Termos traumas não faz de nós fracos ou frágeis! Não faz de nós menores ou incapazes. Não implica que estejamos no BDSM porque somos malucos, sem auto estima, com problemas nem implica que queiramos repetir os traumas, apesar de haver exercícios terapêuticos que funcionam nesse sentido com ajuda de profissionais.
Não me sinto estragada pela minha experiência de vida. Não escondo que tive depressões e ansiedade e consigo falar abertamente sobre o assunto, não é preciso ter vergonha de. Não tive culpa, não fiz nada para tentarem-me violar, não fiz nada para que me tentassem afogar, porque deveria ter vergonha?

Acontece infelizmente, ultrapassei as situações e estou feliz e bem comigo mesma hoje em dia. Possivelmente fizeram com que seja mais cautelosa em algumas situações mas ‘faz parte’, aprendi a viver com isso, a contornar os triggers e como estar bem na minha pele.
Não utilizo BDSM como um escape e não procuro aprovação de ninguém através de relações BDSM, não me sinto ‘coitadinha’. Não me vitimizo nem permito que me desvalorizem enquanto pessoa por causa do meu passado.
Gosto de humilhação, restrição/bondage, sou primeiramente submissa, e ‘consigo’ fazer tudo isto e mais umas coisitas, mesmo tendo um passado menos bom, pois estar envolvida em BDSM e ter um passado assim não é incompatível.
Aliás consegui ultrapassar e fazer atividades que anteriormente que considerava impensável, incluindo fotografia com nudez.
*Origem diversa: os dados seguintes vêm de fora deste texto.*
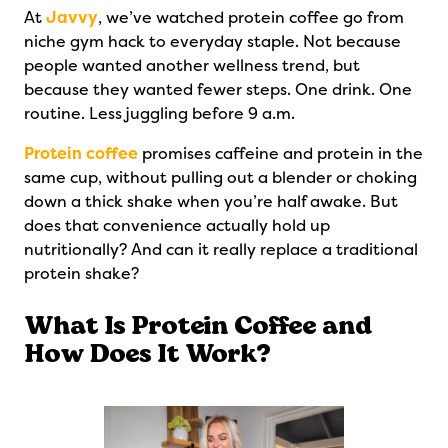
At
Javvy
, we’ve watched protein coffee go from
niche gym hack to everyday staple. Not because
people wanted another wellness trend, but
because they wanted fewer steps. One drink. One
routine. Less juggling before 9 a.m.
Protein coffee
promises caffeine and protein in the
same cup, without pulling out a blender or choking
down a thick shake when you’re half awake. But
does that convenience actually hold up
nutritionally? And can it really replace a traditional
protein shake?
What Is Protein Coffee and
How Does It Work?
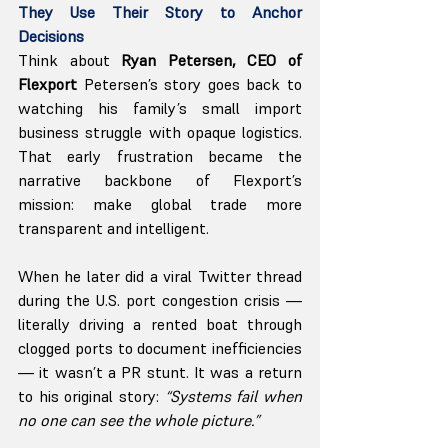
They Use Their Story to Anchor 
Decisions
Think about
 Ryan Petersen, CEO of 
Flexport 
Petersen’s story goes back to 
watching his family’s small import 
business struggle with opaque logistics. 
That early frustration became the 
narrative backbone of Flexport’s 
mission: make global trade more 
transparent and intelligent.
When he later did a viral Twitter thread 
during the U.S. port congestion crisis — 
literally driving a rented boat through 
clogged ports to document inefficiencies 
— it wasn’t a PR stunt. It was a return 
to his original story: 
“Systems fail when 
no one can see the whole picture.”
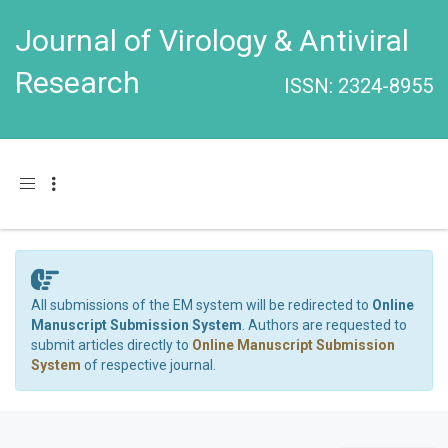
Journal of Virology & Antiviral
Research
ISSN: 2324-8955
Toggle navigation
All submissions of the EM system will be redirected to
Online
Manuscript Submission System
. Authors are requested to
submit articles directly to
Online Manuscript Submission
System
of respective journal.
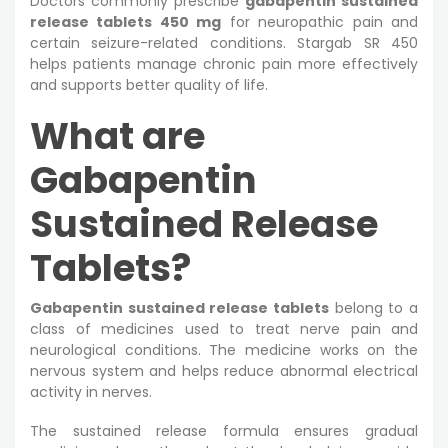
Doctors commonly prescribe
gabapentin sustained
release tablets 450 mg
for neuropathic pain and
certain seizure-related conditions. Stargab SR 450
helps patients manage chronic pain more effectively
and supports better quality of life.
What are
Gabapentin
Sustained Release
Tablets?
Gabapentin sustained release tablets
belong to a
class of medicines used to treat nerve pain and
neurological conditions. The medicine works on the
nervous system and helps reduce abnormal electrical
activity in nerves.
The sustained release formula ensures gradual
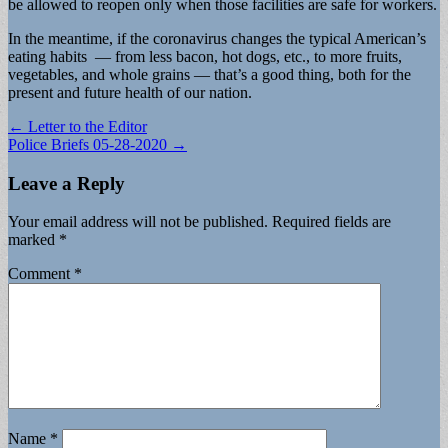
be allowed to reopen only when those facilities are safe for workers.
In the meantime, if the coronavirus changes the typical American’s
eating habits — from less bacon, hot dogs, etc., to more fruits,
vegetables, and whole grains — that’s a good thing, both for the
present and future health of our nation.
Post
← Letter to the Editor
Police Briefs 05-28-2020 →
navigation
Leave a Reply
Your email address will not be published.
Required fields are
marked
*
Comment
*
Name
*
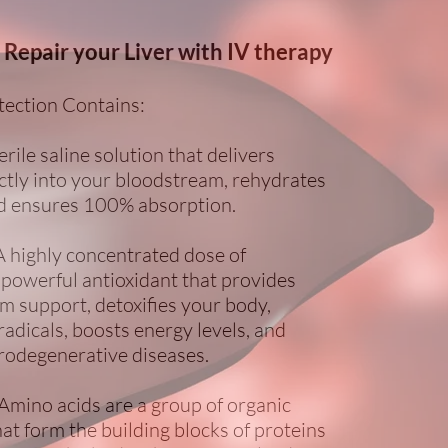
 Repair your Liver with IV therapy
tection Contains:
erile saline solution that delivers
ectly into your bloodstream, rehydrates
d ensures 100% absorption.
A highly concentrated dose of
 powerful antioxidant that provides
 support, detoxifies your body,
adicals, boosts energy levels, and
odegenerative diseases.
Amino acids are a group of organic
t form the building blocks of proteins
Mas BDSM pode ser terapêutico?
Claro que sim! Pintar pode ser terapêutico. Passear na praia pode ser terapêutico. TUDO pode ser terapêutico. Fazer BDSM não implica fazer terapia, não se resolve problemas com BDSM, mas podemos nos sentir melhor com a Play X ou Y, sim claro que sim… Fazer cordas e ser restringido pode ser calmante e relaxante, por exemplo. O boost de endorfinas e hormonas que produzimos, ajuda na forma como nos sentimos e isso pode ajudar na auto-estima, na libertação de stress, etc. Creio que ter em mente que terapêutico e terapia são duas premissas diferentes seja importante.

Sabiam que…?
Praticantes de BDSM são estatisticamente considerados mais felizes e extrovertidos?
Que BDSM já é amplamente estudado por psicólogos, psiquiatras e sociólogos em todo o mundo?
Que a Associação Americana de Psicoterapia tem profissionais ‘kinky-friendly’ e promove conhecimento kinky a profissionais para ajudarem os seus pacientes?

NOTA PESSOAL
A nível pessoal, passei por tratamento psicológico.
Fiz psicoterapia e continuo em manutenção com psicóloga e sou apologista que termos um profissional de psicologia “como uma fonte de escape“, é saudável.
O estigma em volta das pessoas com problemas psicológicos, com traumas ou depressões é gigante e muitas das vezes infundado e merece ser desmistificado!

A saber
Esta partilha não é feita sob a orientação de nenhum profissional. É feita a nível pessoal, com o intuito de desmistificar a ideia de que pessoas traumatizadas não devem envolver-se no BDSM ou que procuram o BDSM como refugio.
Caso necessitem de ajuda profissional, procurem-na e não tenham vergonha.